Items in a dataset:
*-*-*

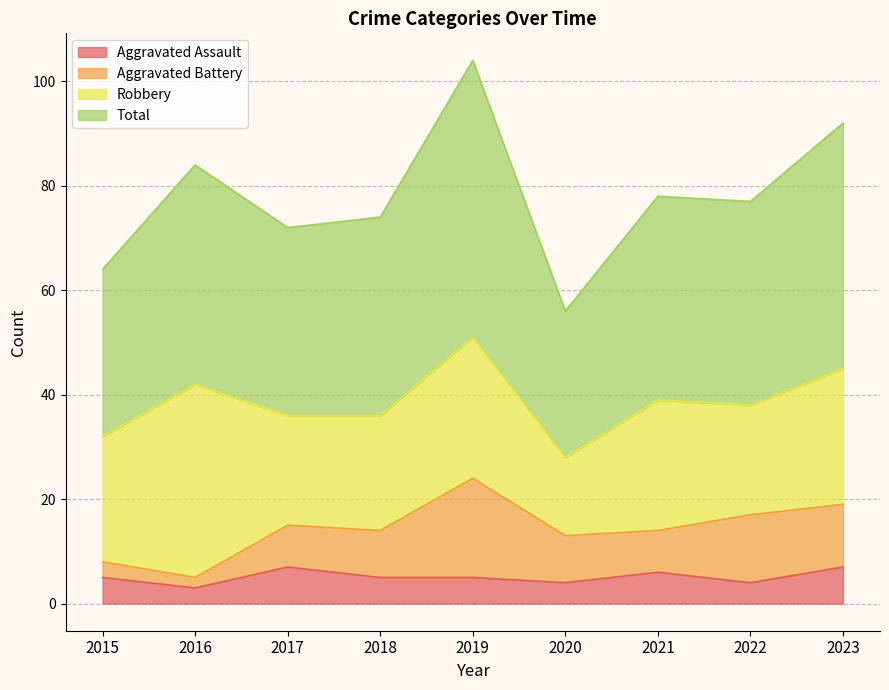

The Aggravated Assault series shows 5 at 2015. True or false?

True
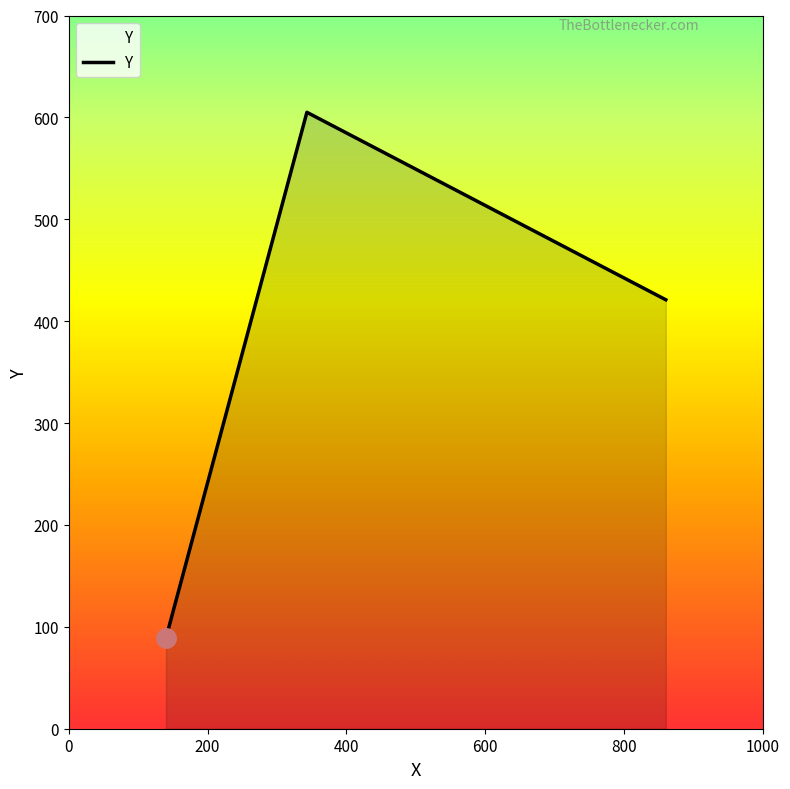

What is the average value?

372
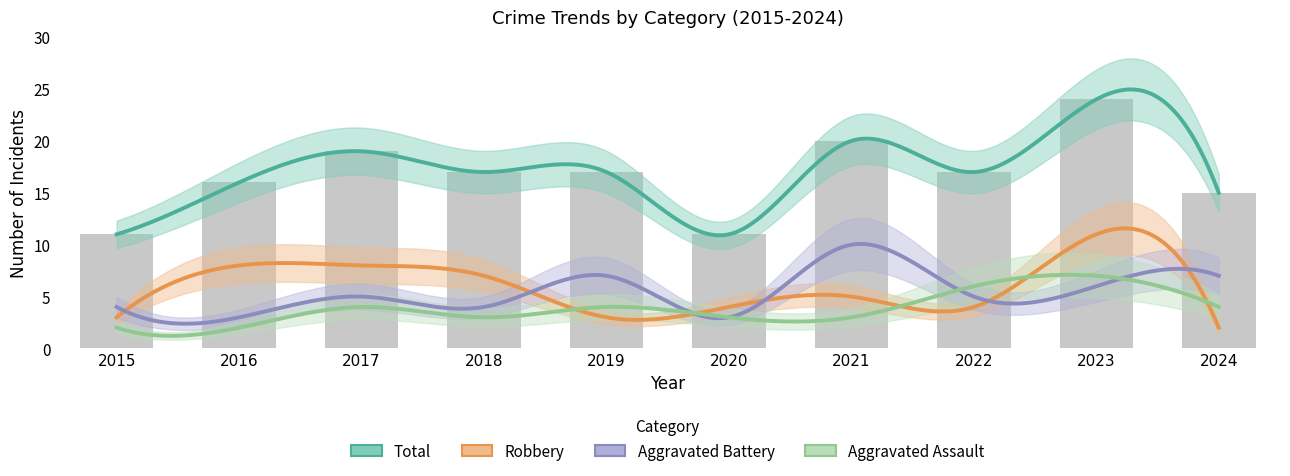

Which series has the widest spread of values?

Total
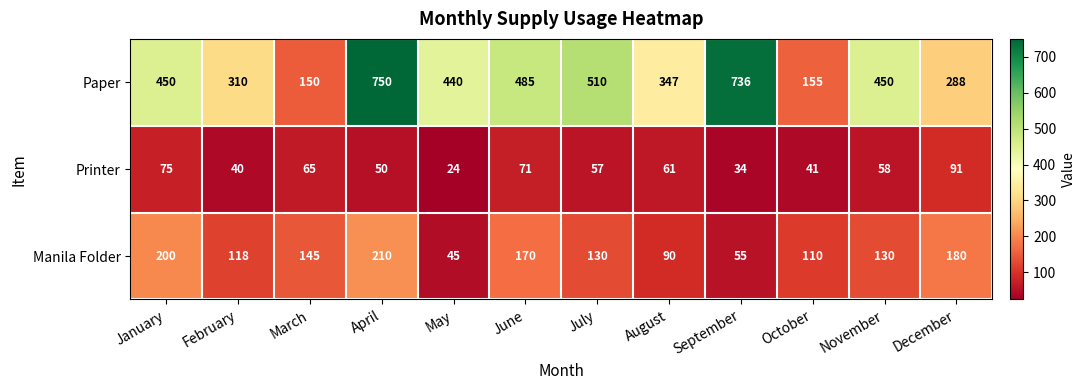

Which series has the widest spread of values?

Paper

*-*-*

ASSIGNMENT: Gather every line above that contains the word "True".

RESULT OF THIS TASK:
The Aggravated Assault series shows 5 at 2015. True or false?
True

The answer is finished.